AIM OF THE TASK: Return every line of the items below word for word, leaving out the pictures.

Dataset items

═══

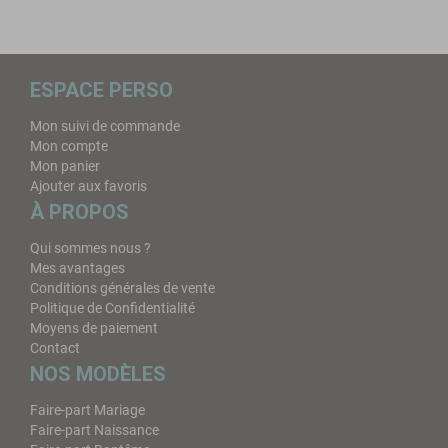
ESPACE PERSO
Mon suivi de commande
Mon compte
Mon panier
Ajouter aux favoris
À PROPOS
Qui sommes nous ?
Mes avantages
Conditions générales de vente
Politique de Confidentialité
Moyens de paiement
Contact
NOS MODÈLES
Faire-part Mariage
Faire-part Naissance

═══

RESPONSE TO THIS TASK:
ESPACE PERSO
Mon suivi de commande
Mon compte
Mon panier
Ajouter aux favoris
À PROPOS
Qui sommes nous ?
Mes avantages
Conditions générales de vente
Politique de Confidentialité
Moyens de paiement
Contact
NOS MODÈLES
Faire-part Mariage
Faire-part Naissance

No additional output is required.